Britain’s manufacturers received a fresh warning shot yesterday as it emerged that the sector had endured its worst performance in 14 months.
Firms were “walking rather than running” in August, according to the closely monitored Cips/Markit purchasing managers’ index (PMI). The survey’s headline activity barometer produced a weaker-than-expected reading of 52.5, down from 54.8 a month earlier, though still above the 50 level that separates expansion from contraction.
The report painted a picture of a broad slowdown, with inflows of new business and new export orders weakening and the pace of job creation easing.
Markit senior economist Rob Dobson said it was evident that UK industry was not immune to the impact of the conflict between Ukraine and Russia on the UK’s biggest trading partner.
He said: “It is noticeable that where export orders were reported to have risen, companies mainly linked this to demand from North America, Asia and the Middle East, as opposed to our European partners.”
The downbeat findings will give Bank of England policymakers further food for thought this week as they consider whether to raise interest rates.
Howard Archer, chief European and UK economist at forecasting consultancy IHS Global Insight, said the data was “significantly softer” than expected.

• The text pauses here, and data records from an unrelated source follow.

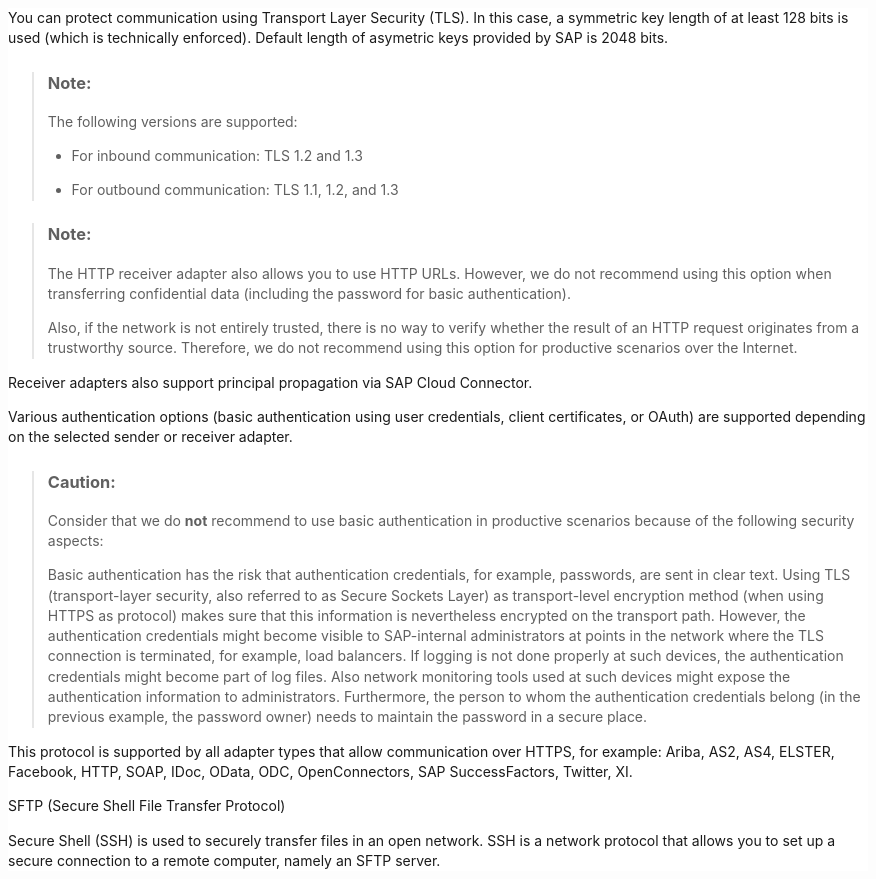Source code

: You can protect communication using Transport Layer Security \(TLS\). In this case, a symmetric key length of at least 128 bits is used \(which is technically enforced\). Default length of asymetric keys provided by SAP is 2048 bits.

> ### Note:  
> The following versions are supported:
> 
> -   For inbound communication: TLS 1.2 and 1.3
> 
> -   For outbound communication: TLS 1.1, 1.2, and 1.3

> ### Note:  
> The HTTP receiver adapter also allows you to use HTTP URLs. However, we do not recommend using this option when transferring confidential data \(including the password for basic authentication\).
> 
> Also, if the network is not entirely trusted, there is no way to verify whether the result of an HTTP request originates from a trustworthy source. Therefore, we do not recommend using this option for productive scenarios over the Internet.

Receiver adapters also support principal propagation via SAP Cloud Connector.

Various authentication options \(basic authentication using user credentials, client certificates, or OAuth\) are supported depending on the selected sender or receiver adapter.

> ### Caution:  
> Consider that we do **not** recommend to use basic authentication in productive scenarios because of the following security aspects:
> 
> Basic authentication has the risk that authentication credentials, for example, passwords, are sent in clear text. Using TLS \(transport-layer security, also referred to as Secure Sockets Layer\) as transport-level encryption method \(when using HTTPS as protocol\) makes sure that this information is nevertheless encrypted on the transport path. However, the authentication credentials might become visible to SAP-internal administrators at points in the network where the TLS connection is terminated, for example, load balancers. If logging is not done properly at such devices, the authentication credentials might become part of log files. Also network monitoring tools used at such devices might expose the authentication information to administrators. Furthermore, the person to whom the authentication credentials belong \(in the previous example, the password owner\) needs to maintain the password in a secure place.

This protocol is supported by all adapter types that allow communication over HTTPS, for example: Ariba, AS2, AS4, ELSTER, Facebook, HTTP, SOAP, IDoc, OData, ODC, OpenConnectors, SAP SuccessFactors, Twitter, XI.

</td>
</tr>
<tr>
<td valign="top">

SFTP \(Secure Shell File Transfer Protocol\)

</td>
<td valign="top">

Secure Shell \(SSH\) is used to securely transfer files in an open network. SSH is a network protocol that allows you to set up a secure connection to a remote computer, namely an SFTP server.
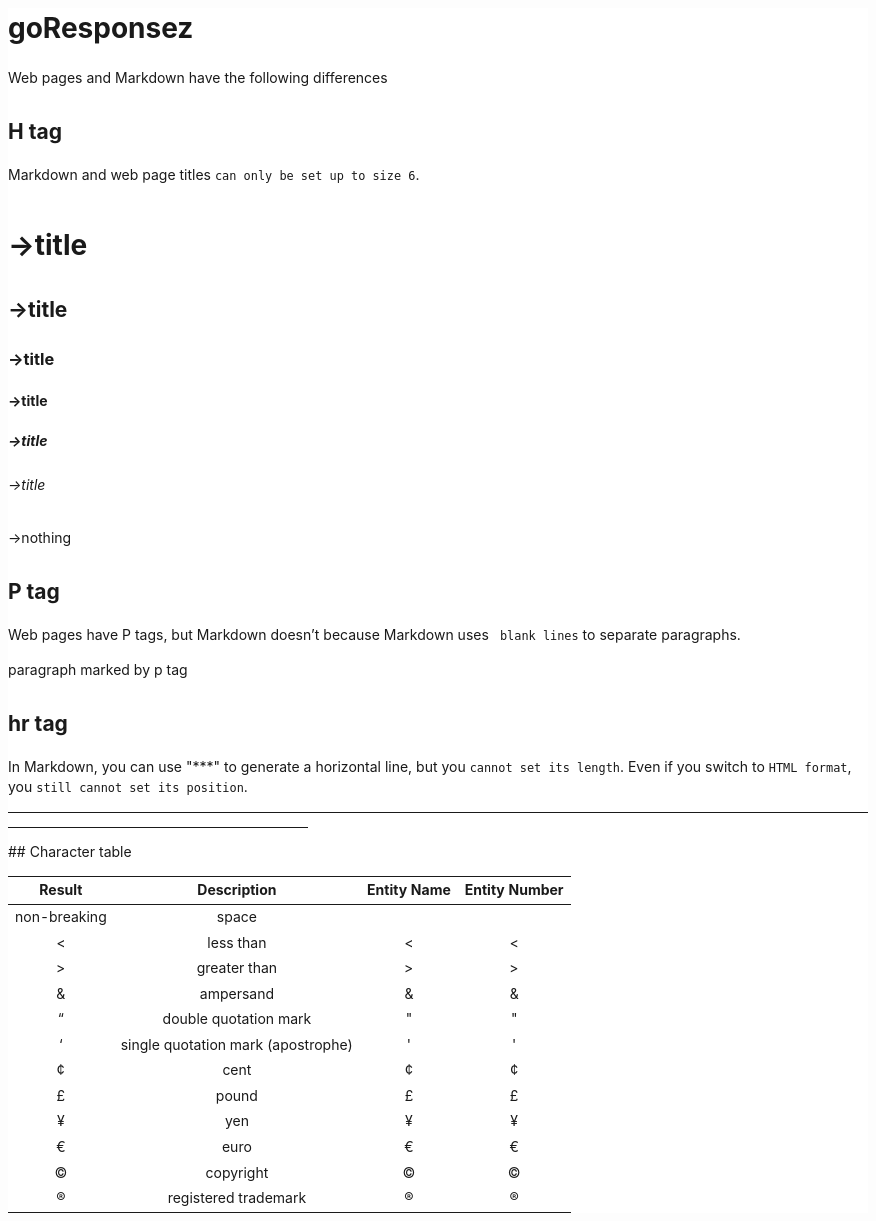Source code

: # goResponsez

Web pages and Markdown have the following differences

## H tag

Markdown and web page titles `can only be set up to size 6`.

<H1> ->title </H1>

<H2> ->title </H2>

<H3> ->title </H3>

<H4> ->title </H4>

<H5> ->title </H5>

<H6> ->title </H6>

<H7> ->nothing </H7>

## P tag

Web pages have P tags, but Markdown doesn’t because Markdown uses ` blank lines` to separate paragraphs.

<p> paragraph marked by p tag </p>

## hr tag

In Markdown, you can use "***" to generate a horizontal line, but you `cannot set its length`.
Even if you switch to `HTML format`, you `still cannot set its position`.

***

<hr width="300PX" align="right">
## Character table

|    Result    |            Description             | Entity Name | Entity Number |
| :----------: | :--------------------------------: | :---------: | :-----------: |
| non-breaking |               space                |   &nbsp;    |    &#160;     |
|      <       |             less than              |    &lt;     |     &#60;     |
|      >       |            greater than            |    &gt;     |     &#62;     |
|      &       |             ampersand              |    &amp;    |     &#38;     |
|      “       |       double quotation mark        |   &quot;    |     &#34;     |
|      ‘       | single quotation mark (apostrophe) |   &apos;    |     &#39;     |
|      ¢       |                cent                |   &cent;    |    &#162;     |
|      £       |               pound                |   &pound;   |    &#163;     |
|      ¥       |                yen                 |    &yen;    |    &#165;     |
|      €       |                euro                |   &euro;    |    &#8364;    |
|      ©       |             copyright              |   &copy;    |    &#169;     |
|      ®       |        registered trademark        |    &reg;    |    &#174;     |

“The survey will fuel expectations that the Bank of England will hold off from raising interest rates until early 2015,” he noted. “However, it is still a close call and much will clearly depend on what happens with wage growth over the coming months as well as the economy’s overall performance.”
A PMI for eurozone manufacturers also showed growth eased more than first thought, while Britain’s main manufacturing trade association, the EEF, cut its growth forecast for this year after members reported a big drop in export orders.